Paul Kearney, |
Ships from the West
(Victor Gollancz, 2001; Ace, 2003)
This is the fifth and final book in The Monarchies of God series. Having not read the original four I was wary of approaching this volume. I needn't have worried; it stands up very well as a book in its own right, although I image that given the choice one should read the entire series in sequence.
This is fantasy at the top end of the scale. Here you can retreat from the trials and tribulations of the modern world and enter a new realm. This for me is the attraction of the genre. You can enjoy Grisham and King and the like, but even in their fiction, the real world can be detected. Not that fantasy takes us completely away. The continent of Normannia is on the verge of war. The Ramusian kingdoms endure religious differences and the savage Merduks are lurking.

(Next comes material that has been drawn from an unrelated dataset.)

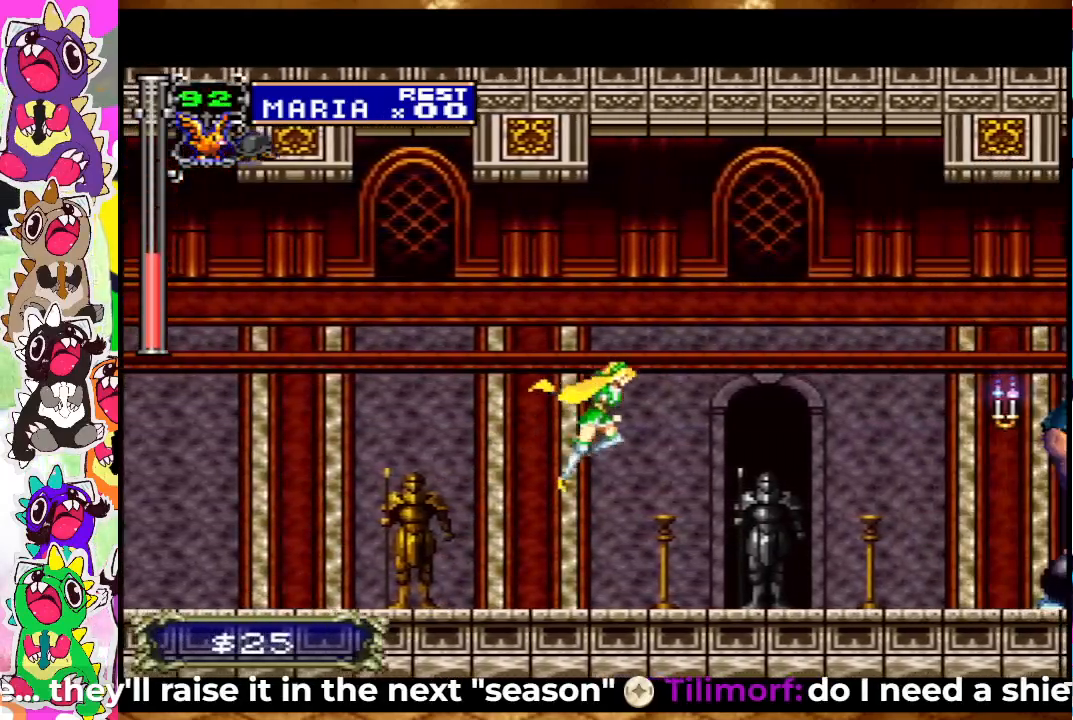
{"buttons": ["CROSS", "DPAD_RIGHT"], "left_stick": "center", "right_stick": "center", "events": [[467, "CROSS", "down"]]}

As always in reviewing a book one is torn between giving the flavour of the work and not spoiling the suspense, the plot twists and the outcomes for future readers.
The book abounds with well-drawn characters -- no easy task in the fantasy world. They are superhuman but remain plausible. We have the immortal shape shifting Aruan with his deadly army. We have struggle between good and evil and between the supernatural and the traditional.
This is a sort of Patrick O'Brian sea-faring adventure crossed with the fantastic world of Luke Skywalker but producing a complexly new and believable -- or as believable as possible in fantasy -- cast of characters.
This was a page-turner in every sense and I read it in two sittings. It might have been one but for having to work for a living.
If you enjoy fantasy you will love this book. If possible read the other volumes first but missing them is not an insurmountable obstacle.
One small request to this and other authors, a list of the characters at the front or back would help. The human mind can class Joe or Jack or Mary but in fantasy the names by their nature tend to unusual and we poor mortals can lose the plot.